Directions for this task
Give back the material that follows, identical in every line.
Start of Block
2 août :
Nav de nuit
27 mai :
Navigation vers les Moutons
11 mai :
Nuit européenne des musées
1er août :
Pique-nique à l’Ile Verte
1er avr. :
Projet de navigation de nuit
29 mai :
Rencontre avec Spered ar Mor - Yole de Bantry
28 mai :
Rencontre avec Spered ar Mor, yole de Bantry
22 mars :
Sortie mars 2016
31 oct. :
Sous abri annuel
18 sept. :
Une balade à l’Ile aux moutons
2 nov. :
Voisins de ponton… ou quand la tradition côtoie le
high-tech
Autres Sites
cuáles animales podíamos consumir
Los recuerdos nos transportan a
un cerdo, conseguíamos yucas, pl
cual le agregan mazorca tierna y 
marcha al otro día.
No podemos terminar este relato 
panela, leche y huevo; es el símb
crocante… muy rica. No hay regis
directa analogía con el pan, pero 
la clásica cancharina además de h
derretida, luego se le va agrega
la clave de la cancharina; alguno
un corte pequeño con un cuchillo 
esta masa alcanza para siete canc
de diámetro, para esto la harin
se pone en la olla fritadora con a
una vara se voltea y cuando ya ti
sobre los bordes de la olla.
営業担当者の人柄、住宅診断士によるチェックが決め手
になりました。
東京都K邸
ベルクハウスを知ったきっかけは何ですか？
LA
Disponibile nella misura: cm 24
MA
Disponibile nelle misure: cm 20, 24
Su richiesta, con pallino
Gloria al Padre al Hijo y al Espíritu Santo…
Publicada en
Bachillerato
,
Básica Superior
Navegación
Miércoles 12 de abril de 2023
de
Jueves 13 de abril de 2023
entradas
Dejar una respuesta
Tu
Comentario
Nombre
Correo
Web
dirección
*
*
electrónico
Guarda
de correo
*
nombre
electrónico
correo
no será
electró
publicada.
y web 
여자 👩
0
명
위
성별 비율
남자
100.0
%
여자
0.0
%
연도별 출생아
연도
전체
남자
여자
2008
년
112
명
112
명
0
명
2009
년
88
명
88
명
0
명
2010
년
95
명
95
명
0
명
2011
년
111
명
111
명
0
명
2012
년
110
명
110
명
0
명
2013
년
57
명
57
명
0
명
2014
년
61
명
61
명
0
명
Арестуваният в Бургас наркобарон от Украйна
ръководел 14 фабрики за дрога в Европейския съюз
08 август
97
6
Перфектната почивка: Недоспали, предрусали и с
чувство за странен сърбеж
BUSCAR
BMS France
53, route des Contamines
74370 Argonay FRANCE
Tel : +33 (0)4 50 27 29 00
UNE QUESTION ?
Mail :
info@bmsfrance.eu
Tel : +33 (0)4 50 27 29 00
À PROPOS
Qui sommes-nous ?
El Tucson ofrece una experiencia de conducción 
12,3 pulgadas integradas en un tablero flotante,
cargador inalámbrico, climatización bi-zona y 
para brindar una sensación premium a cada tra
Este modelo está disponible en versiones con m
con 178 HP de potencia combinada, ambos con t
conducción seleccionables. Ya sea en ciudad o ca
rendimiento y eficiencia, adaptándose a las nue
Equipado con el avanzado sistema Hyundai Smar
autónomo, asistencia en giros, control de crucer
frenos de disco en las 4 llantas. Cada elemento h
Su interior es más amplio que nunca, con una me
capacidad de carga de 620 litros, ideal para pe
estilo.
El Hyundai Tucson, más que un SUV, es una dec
End of Block
Exercise response
2 août :
Nav de nuit
27 mai :
Navigation vers les Moutons
11 mai :
Nuit européenne des musées
1er août :
Pique-nique à l’Ile Verte
1er avr. :
Projet de navigation de nuit
29 mai :
Rencontre avec Spered ar Mor - Yole de Bantry
28 mai :
Rencontre avec Spered ar Mor, yole de Bantry
22 mars :
Sortie mars 2016
31 oct. :
Sous abri annuel
18 sept. :
Une balade à l’Ile aux moutons
2 nov. :
Voisins de ponton… ou quand la tradition côtoie le
high-tech
Autres Sites
cuáles animales podíamos consumir
Los recuerdos nos transportan a
un cerdo, conseguíamos yucas, pl
cual le agregan mazorca tierna y 
marcha al otro día.
No podemos terminar este relato 
panela, leche y huevo; es el símb
crocante… muy rica. No hay regis
directa analogía con el pan, pero 
la clásica cancharina además de h
derretida, luego se le va agrega
la clave de la cancharina; alguno
un corte pequeño con un cuchillo 
esta masa alcanza para siete canc
de diámetro, para esto la harin
se pone en la olla fritadora con a
una vara se voltea y cuando ya ti
sobre los bordes de la olla.
営業担当者の人柄、住宅診断士によるチェックが決め手
になりました。
東京都K邸
ベルクハウスを知ったきっかけは何ですか？
LA
Disponibile nella misura: cm 24
MA
Disponibile nelle misure: cm 20, 24
Su richiesta, con pallino
Gloria al Padre al Hijo y al Espíritu Santo…
Publicada en
Bachillerato
,
Básica Superior
Navegación
Miércoles 12 de abril de 2023
de
Jueves 13 de abril de 2023
entradas
Dejar una respuesta
Tu
Comentario
Nombre
Correo
Web
dirección
*
*
electrónico
Guarda
de correo
*
nombre
electrónico
correo
no será
electró
publicada.
y web 
여자 👩
0
명
위
성별 비율
남자
100.0
%
여자
0.0
%
연도별 출생아
연도
전체
남자
여자
2008
년
112
명
112
명
0
명
2009
년
88
명
88
명
0
명
2010
년
95
명
95
명
0
명
2011
년
111
명
111
명
0
명
2012
년
110
명
110
명
0
명
2013
년
57
명
57
명
0
명
2014
년
61
명
61
명
0
명
Арестуваният в Бургас наркобарон от Украйна
ръководел 14 фабрики за дрога в Европейския съюз
08 август
97
6
Перфектната почивка: Недоспали, предрусали и с
чувство за странен сърбеж
BUSCAR
BMS France
53, route des Contamines
74370 Argonay FRANCE
Tel : +33 (0)4 50 27 29 00
UNE QUESTION ?
Mail :
info@bmsfrance.eu
Tel : +33 (0)4 50 27 29 00
À PROPOS
Qui sommes-nous ?
El Tucson ofrece una experiencia de conducción 
12,3 pulgadas integradas en un tablero flotante,
cargador inalámbrico, climatización bi-zona y 
para brindar una sensación premium a cada tra
Este modelo está disponible en versiones con m
con 178 HP de potencia combinada, ambos con t
conducción seleccionables. Ya sea en ciudad o ca
rendimiento y eficiencia, adaptándose a las nue
Equipado con el avanzado sistema Hyundai Smar
autónomo, asistencia en giros, control de crucer
frenos de disco en las 4 llantas. Cada elemento h
Su interior es más amplio que nunca, con una me
capacidad de carga de 620 litros, ideal para pe
estilo.
El Hyundai Tucson, más que un SUV, es una dec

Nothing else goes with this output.